The literature has few studies similar to ours that compared outcome after soft tissue procedures and skeletal reconstruction to prevent hip dislocation in children with CP. However, in another study of a younger group than ours (mean age at the time surgery of 3.9 years, mean follow-up 5 years), the reoperation rate per patient was 77% after soft tissue release and 74% after FO (Schmale et al. 2006).

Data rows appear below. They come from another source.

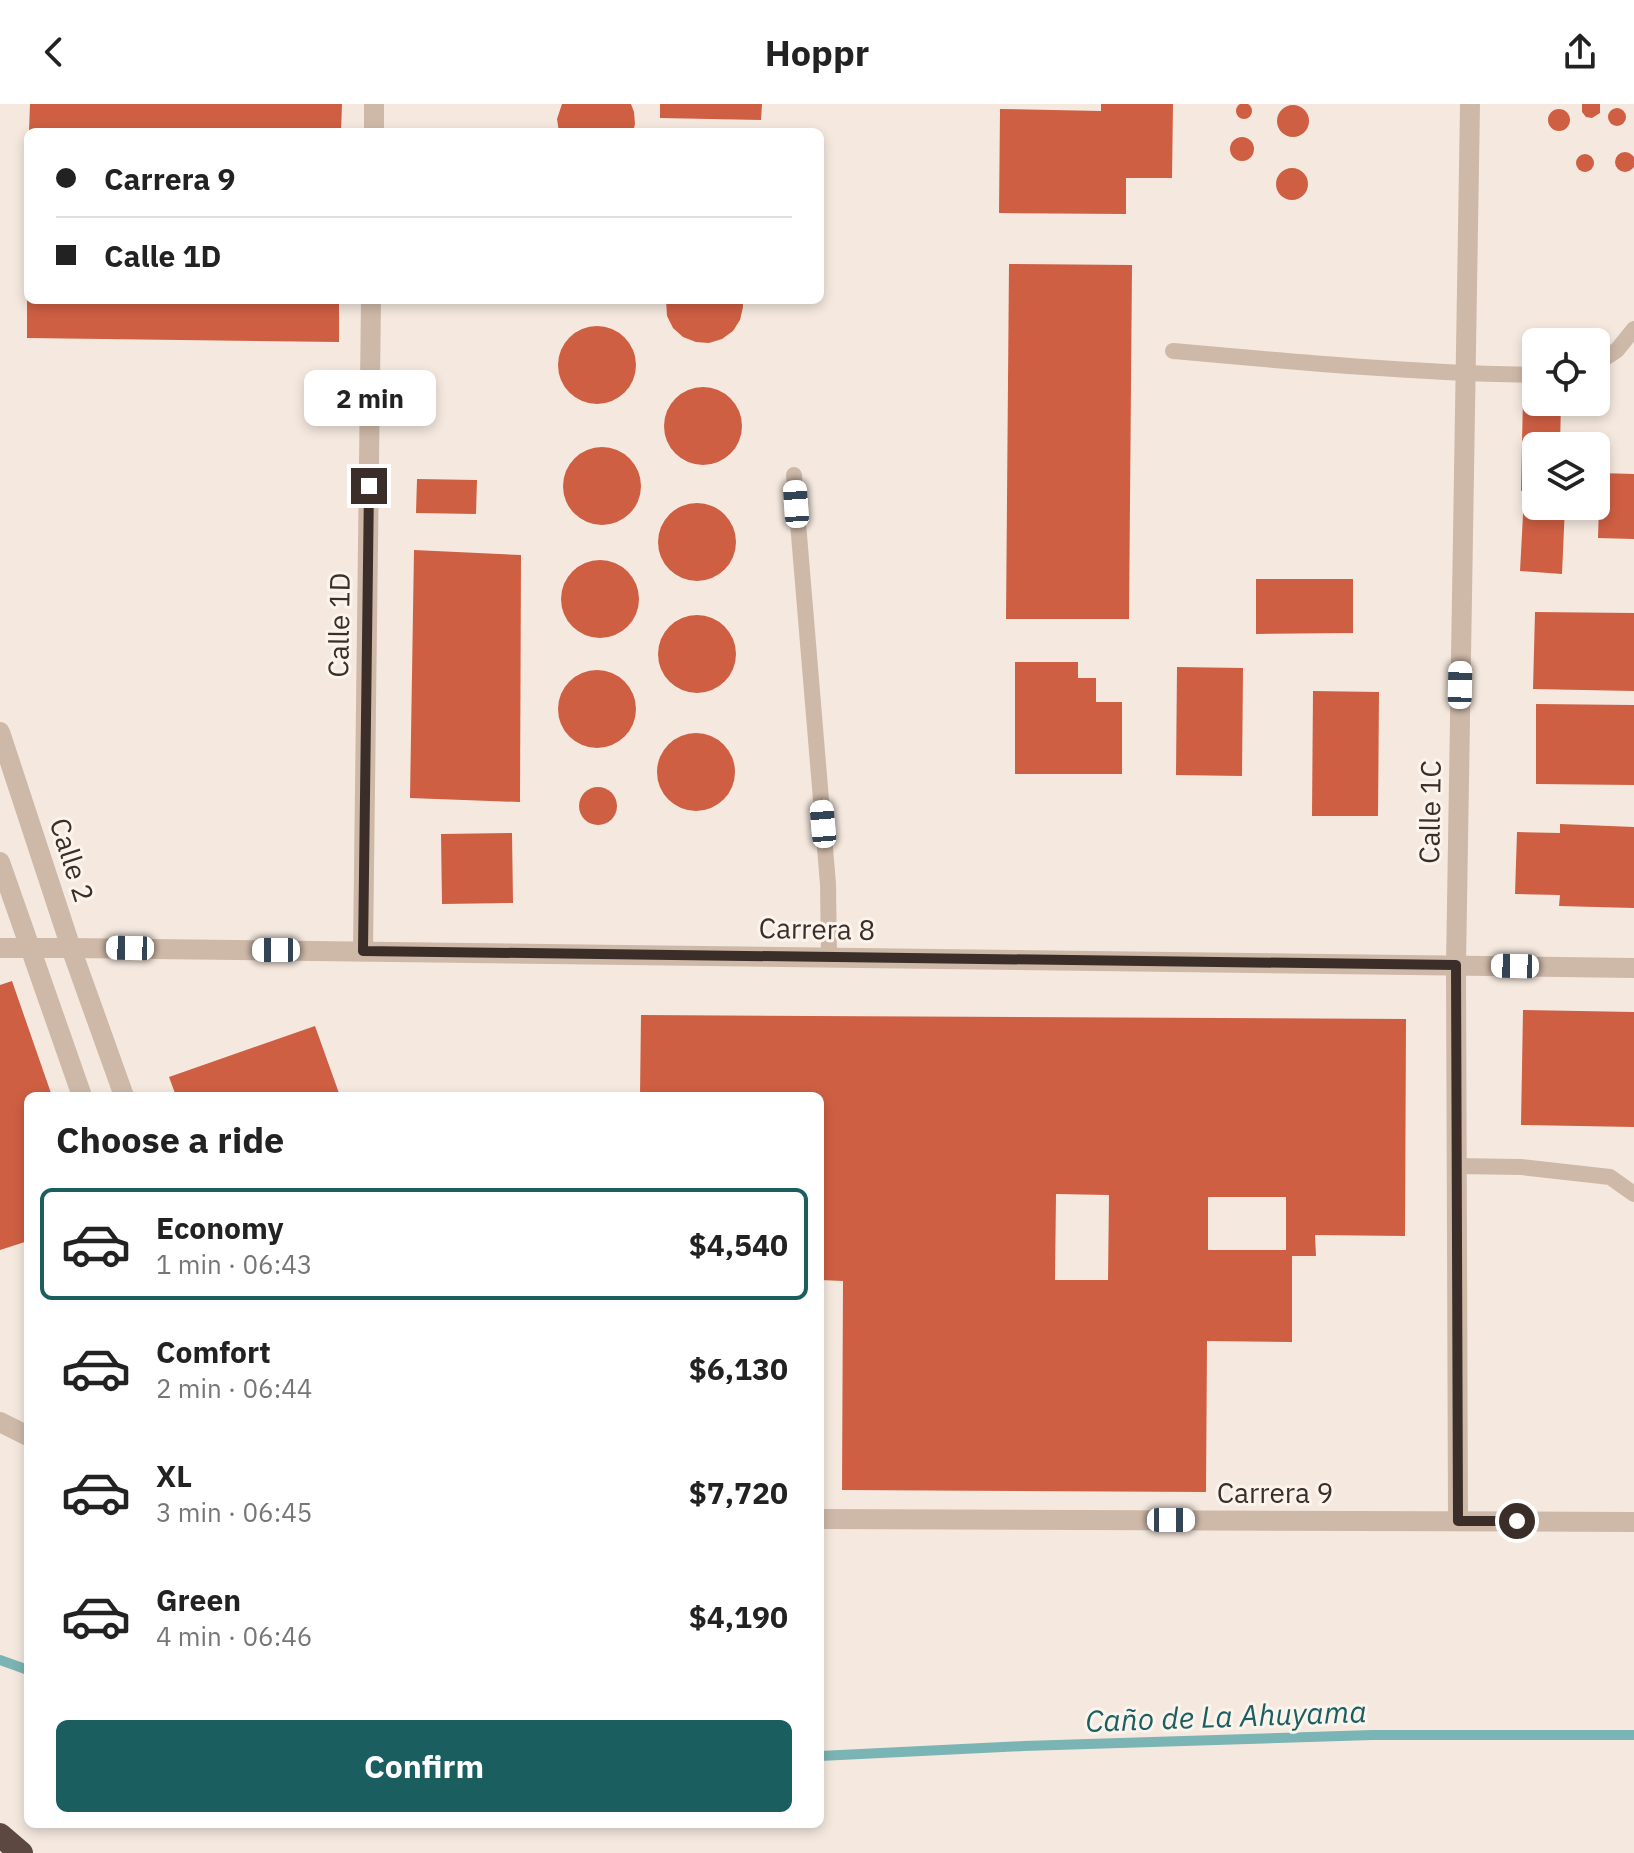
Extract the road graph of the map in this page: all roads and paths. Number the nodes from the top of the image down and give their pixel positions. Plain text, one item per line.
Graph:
1 (374, 104) edge
2 (1470, 104) edge
3 (374, 128) edge
4 (371, 304) edge
5 (1634, 329) edge
6 (1173, 351) dead end
7 (1610, 355) edge
8 (1466, 374) junction
9 (1522, 375) edge
10 (794, 475) dead end
11 (0, 732) edge
12 (0, 862) edge
13 (0, 948) edge
14 (30, 948) junction
15 (71, 948) junction
16 (363, 951) junction
17 (829, 957) junction
18 (1456, 965) junction
19 (1634, 968) edge
20 (81, 1092) edge
21 (123, 1092) edge
22 (1457, 1166) junction
23 (1634, 1194) edge
24 (0, 1422) edge
25 (24, 1434) edge
26 (824, 1519) edge
27 (1458, 1521) junction
28 (1634, 1522) edge
29 (0, 1835) edge
30 (21, 1853) edge

1 - 3 street
2 - 8 street, Calle 1C
4 - 16 street, Calle 1D
5 - 7 lane
6 - 8 lane
8 - 9 lane
8 - 18 street, Calle 1C
10 - 17 lane
11 - 15 street, Calle 2
12 - 14 street
13 - 14 street, Carrera 8
14 - 15 street, Carrera 8
14 - 20 street
15 - 16 street, Carrera 8
15 - 21 street, Calle 2
16 - 17 street, Carrera 8
17 - 18 street, Carrera 8
18 - 19 street, Carrera 8
18 - 22 street, Calle 1C
22 - 23 lane
22 - 27 street, Calle 1C
24 - 25 street
26 - 27 street, Carrera 9
27 - 28 street, Carrera 9
29 - 30 highway

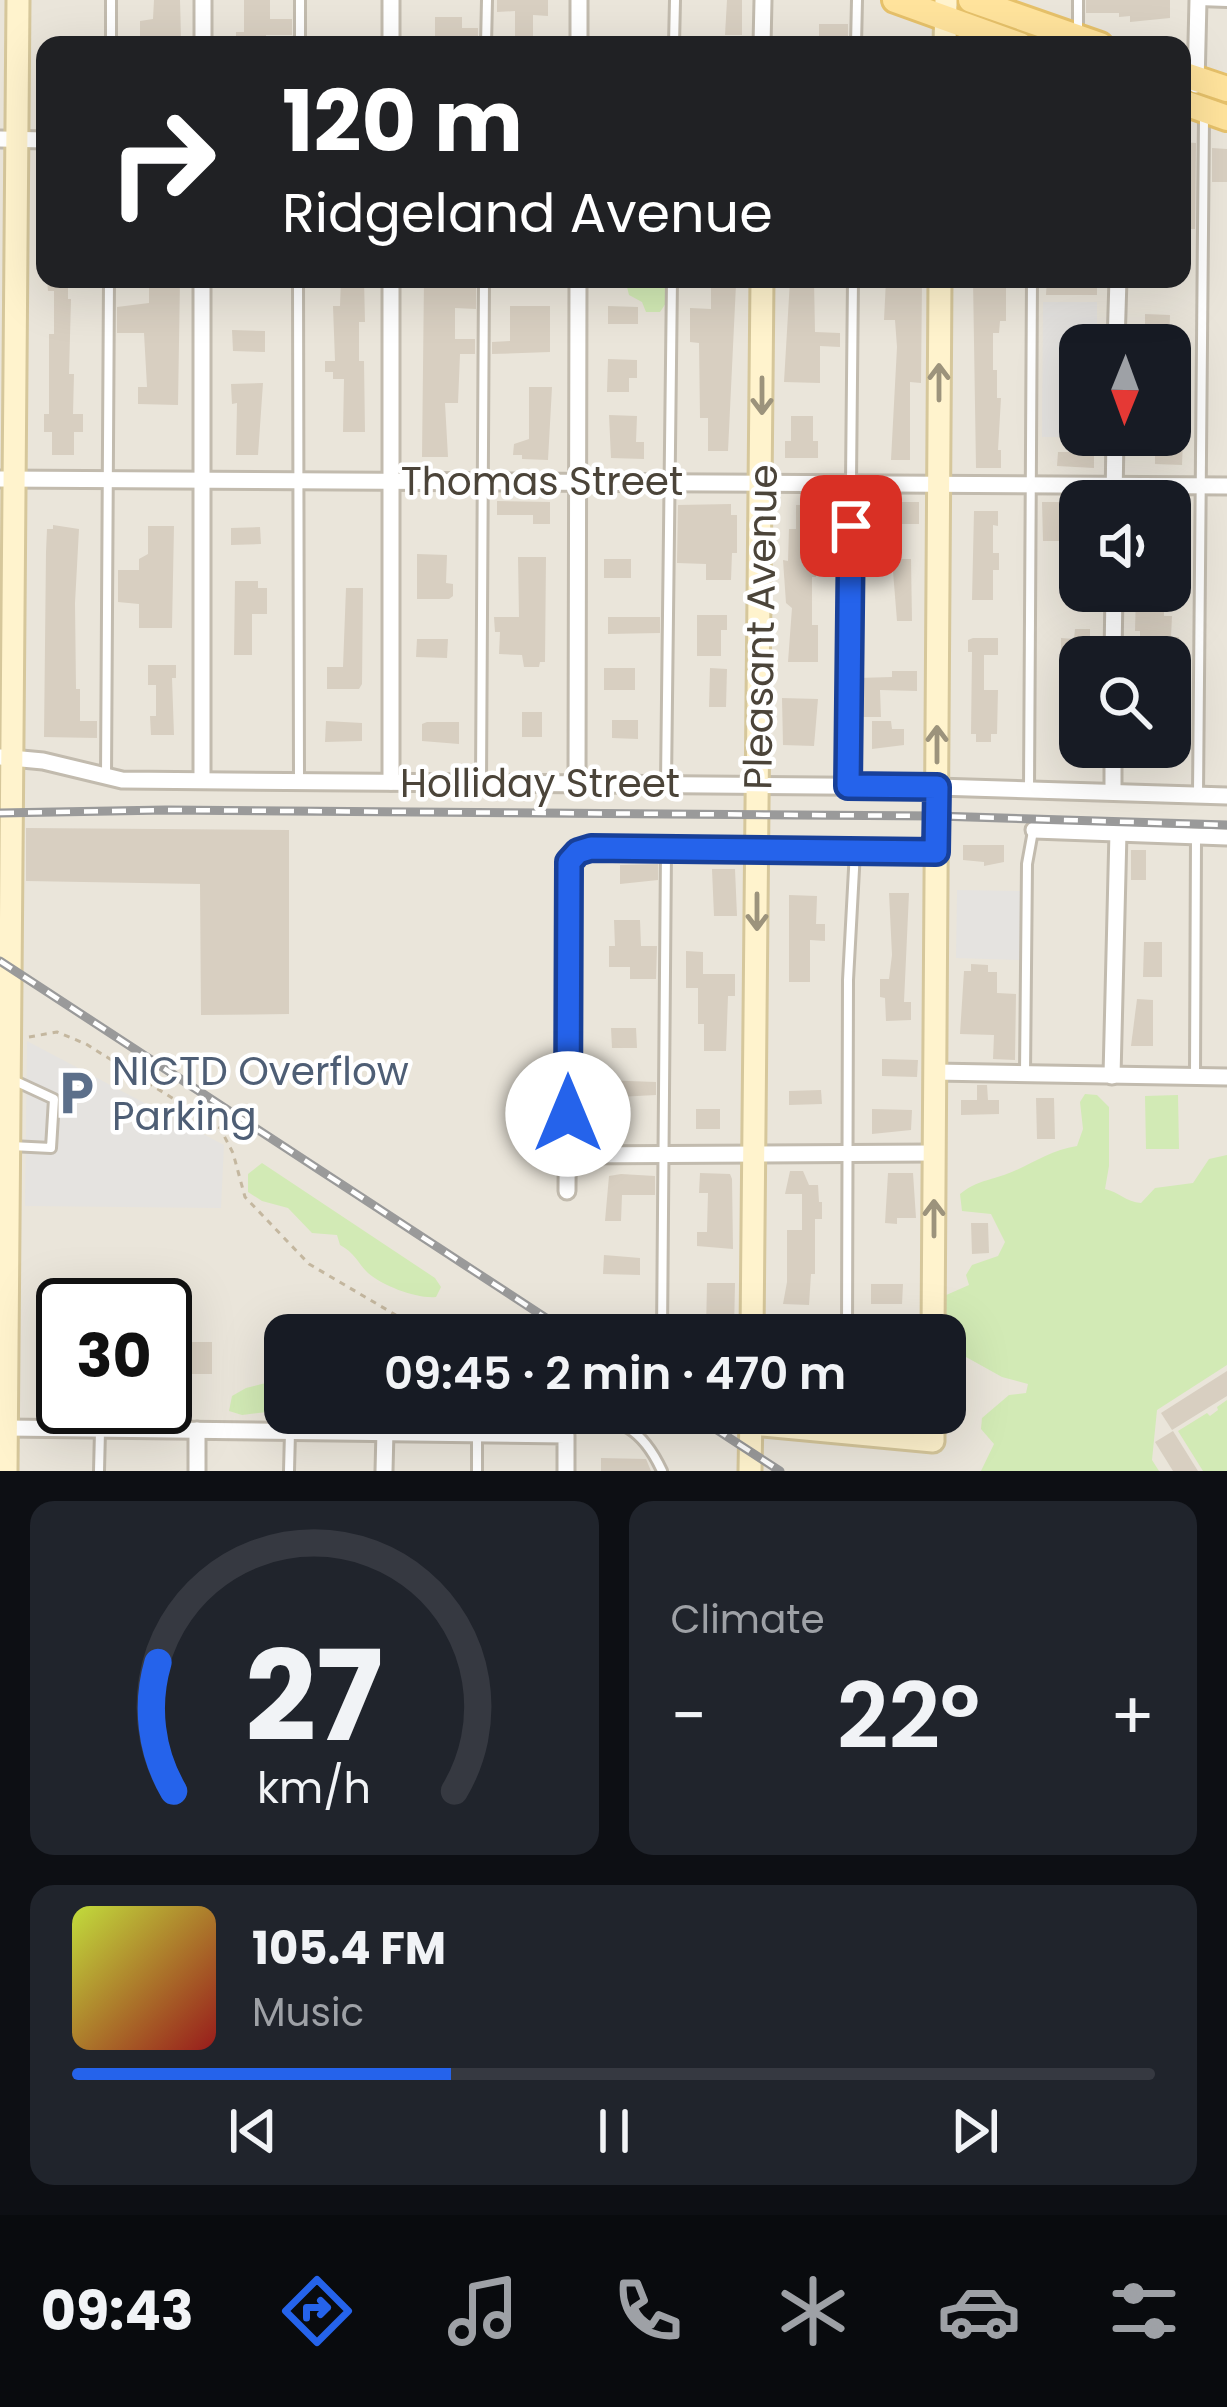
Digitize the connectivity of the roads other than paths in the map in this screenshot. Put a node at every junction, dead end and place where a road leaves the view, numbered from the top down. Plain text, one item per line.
1 (18, 0) edge
2 (111, 0) edge
3 (203, 0) edge
4 (300, 0) edge
5 (391, 0) edge
6 (488, 0) edge
7 (580, 0) edge
8 (675, 0) edge
9 (763, 0) edge
10 (857, 0) edge
11 (895, 0) edge
12 (970, 0) edge
13 (1078, 0) edge
14 (1198, 0) edge
15 (1227, 2) edge
16 (946, 9) edge
17 (111, 36) edge
18 (203, 36) edge
19 (300, 36) edge
20 (391, 36) edge
21 (486, 36) edge
22 (579, 36) edge
23 (674, 36) edge
24 (763, 36) edge
25 (856, 36) edge
26 (1002, 36) edge
27 (1074, 36) edge
28 (1088, 36) edge
29 (1191, 66) edge
30 (1191, 76) edge
31 (1191, 79) edge
32 (1227, 89) edge
33 (1200, 108) edge
34 (8, 139) edge
35 (109, 288) edge
36 (202, 288) edge
37 (298, 288) edge
38 (391, 288) edge
39 (484, 288) edge
40 (578, 288) edge
41 (672, 288) edge
42 (762, 288) edge
43 (854, 288) edge
44 (940, 288) edge
45 (1032, 288) edge
46 (1118, 288) edge
47 (1117, 324) edge
48 (6, 479) edge
49 (106, 480) junction
50 (392, 480) junction
51 (203, 481) junction
52 (297, 481) junction
53 (484, 481) junction
54 (578, 482) junction
55 (671, 482) junction
56 (762, 483) junction
57 (852, 483) junction
58 (939, 484) junction
59 (1030, 484) junction
60 (1200, 486) junction
61 (1227, 486) edge
62 (1059, 487) edge
63 (1191, 487) edge
64 (6, 757) edge
65 (1113, 768) edge
66 (106, 777) junction
67 (202, 780) junction
68 (299, 781) junction
69 (391, 782) junction
70 (481, 782) junction
71 (577, 783) junction
72 (666, 783) junction
73 (759, 785) junction
74 (848, 786) junction
75 (937, 787) junction
76 (1029, 788) junction
77 (1113, 791) junction
78 (1198, 794) junction
79 (1227, 796) edge
80 (1034, 830) joint
81 (1118, 832) junction
82 (1196, 836) junction
83 (1227, 837) edge
84 (666, 849) junction
85 (757, 849) junction
86 (855, 850) junction
87 (936, 852) junction
88 (5, 1043) edge
89 (935, 1072) junction
90 (1025, 1074) junction
91 (1112, 1076) junction
92 (1195, 1076) junction
93 (1227, 1077) edge
94 (10, 1079) junction
95 (9, 1146) junction
96 (846, 1154) junction
97 (934, 1154) junction
98 (664, 1155) junction
99 (755, 1155) junction
100 (567, 1156) junction
101 (567, 1191) dead end
102 (662, 1314) edge
103 (752, 1314) edge
104 (847, 1314) edge
105 (933, 1314) edge
106 (4, 1378) edge
107 (7, 1428) junction
108 (36, 1428) edge
109 (192, 1430) edge
110 (197, 1430) junction
111 (264, 1431) edge
112 (100, 1434) edge
113 (290, 1434) edge
114 (385, 1434) edge
115 (477, 1434) edge
116 (522, 1434) edge
117 (751, 1434) edge
118 (900, 1434) edge
119 (933, 1434) edge
120 (566, 1435) junction
121 (6, 1471) edge
122 (99, 1471) edge
123 (197, 1471) edge
124 (289, 1471) edge
125 (385, 1471) edge
126 (476, 1471) edge
127 (566, 1471) edge
128 (662, 1471) edge
129 (750, 1471) edge

1 - 34 street
2 - 17 lane
3 - 18 street
4 - 19 lane
5 - 20 street
6 - 21 lane
7 - 22 street
8 - 23 lane
9 - 24 street
10 - 25 lane
11 - 16 main road
12 - 27 main road
13 - 28 lane
14 - 15 lane
14 - 29 street
16 - 26 main road
30 - 32 main road
31 - 33 street
33 - 60 lane
34 - 48 street
35 - 49 lane
36 - 51 street
37 - 52 lane
38 - 50 street
39 - 53 lane
40 - 54 street
41 - 55 lane
42 -> 56 street, Pleasant Avenue
43 - 57 lane
58 -> 44 street
45 - 59 lane
46 - 47 street
48 - 49 street, Thomas Street
48 - 64 street
49 - 51 street, Thomas Street
49 - 66 lane
50 - 52 street, Thomas Street
50 - 53 street, Thomas Street
50 - 69 street
51 - 52 street, Thomas Street
51 - 67 street
52 - 68 lane
53 - 54 street, Thomas Street
53 - 70 lane
54 - 55 street, Thomas Street
54 - 71 street
55 - 56 street, Thomas Street
55 - 72 lane
56 - 57 street, Thomas Street
56 - 73 street, Pleasant Avenue
57 - 58 street, Thomas Street
57 - 74 lane
58 - 59 street, Thomas Street
75 -> 58 street
59 - 62 street, Thomas Street
59 - 76 lane
60 - 61 street, Thomas Street
60 - 63 street, Thomas Street
60 - 78 lane
64 - 66 street, Holliday Street
64 - 88 street
65 - 77 street
66 - 67 street, Holliday Street
67 - 68 street, Holliday Street
68 - 69 street, Holliday Street
69 - 70 street, Holliday Street
70 - 71 street, Holliday Street
71 - 72 street, Holliday Street
72 - 73 street, Holliday Street
73 - 74 street, Holliday Street
73 - 85 street, Pleasant Avenue
74 - 75 street, Holliday Street
75 - 76 street, Holliday Street
75 - 87 street
76 - 77 street, Holliday Street
77 - 78 street, Holliday Street
78 - 79 street, Holliday Street
80 - 81 street
80 - 90 lane
81 - 82 street
81 - 91 street
82 - 83 street
82 - 92 lane
84 - 85 street
84 - 98 lane
84 - 100 street
85 - 86 street
85 -> 99 street, Pleasant Avenue
86 - 87 street
86 - 96 lane
87 - 89 street
88 - 94 street
89 - 90 street
89 - 97 street
90 - 91 street
91 - 92 street
92 - 93 street
94 - 95 street
94 - 95 lane
95 - 106 street
96 - 97 street
96 - 99 street
96 - 104 lane
105 -> 97 street
98 - 99 street
98 - 100 street
98 - 102 lane
99 - 103 street, Pleasant Avenue
100 - 101 street
106 - 107 street
107 - 108 street
107 - 121 street
109 - 110 street
110 - 111 street
110 - 123 street
112 - 122 lane
113 - 124 lane
114 - 125 street
115 - 126 lane
116 - 120 street
117 - 129 street
118 - 119 street
120 - 127 street
120 - 128 lane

We found no statistically significant association between the type of operation (APT or FO) and failure rates after adjusting for age and MP. The failure rates after FO are within the ranges reported in similar studies, and it is possible that these numbers may improve by centralizing FO surgery to only a few hospitals. It seems appropriate to continue to regard APT as a valuable surgical option for young children with CP with early hip displacement. Preferably, the operation should be performed while the MP is < 50%. For APT as well as FO, the parents should be informed that there is a substantial risk of the need for reoperation within the following few years.

In conclusion, surgical prevention of hip dislocation in children with CP is associated with a high reoperation rate, both after soft tissue release and after reconstructive osteotomy. Continued postoperative hip surveillance is important.

All authors designed the study. NK collected the data and wrote the first draft, which was then improved and revised by all authors.

The authors would like to thank Tomasz Czuba and Elisabet Berg for statistical consultations.

Acta thanks Tanja Kraus and Terje Terjesen for help with peer review of this study.